TASK BRIEF: Nothing below is to be printed except the lines between the line holding "focal_35mm: 12" and the line holding "f_number: 1.95", inclusive, each exactly as it appears.

SUPPLIED INFORMATION:
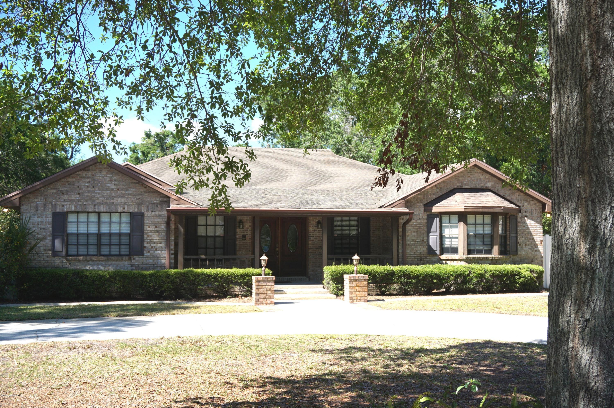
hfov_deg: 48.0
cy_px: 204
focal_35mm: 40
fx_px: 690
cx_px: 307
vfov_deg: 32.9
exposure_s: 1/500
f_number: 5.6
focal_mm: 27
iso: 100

--

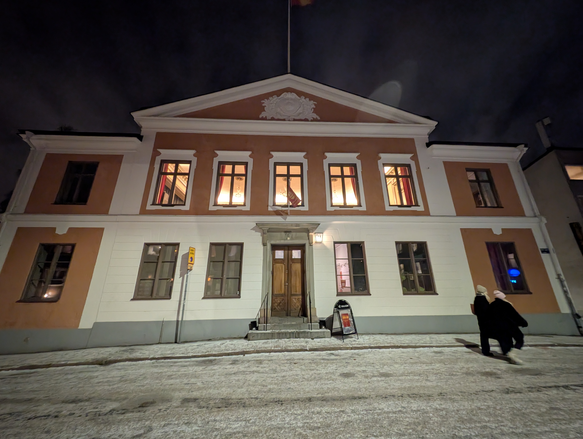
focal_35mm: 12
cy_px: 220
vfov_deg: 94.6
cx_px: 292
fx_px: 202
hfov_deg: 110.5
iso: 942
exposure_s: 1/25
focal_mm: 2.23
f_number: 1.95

SOLUTION TO THIS EXERCISE:
focal_35mm: 12
cy_px: 220
vfov_deg: 94.6
cx_px: 292
fx_px: 202
hfov_deg: 110.5
iso: 942
exposure_s: 1/25
focal_mm: 2.23
f_number: 1.95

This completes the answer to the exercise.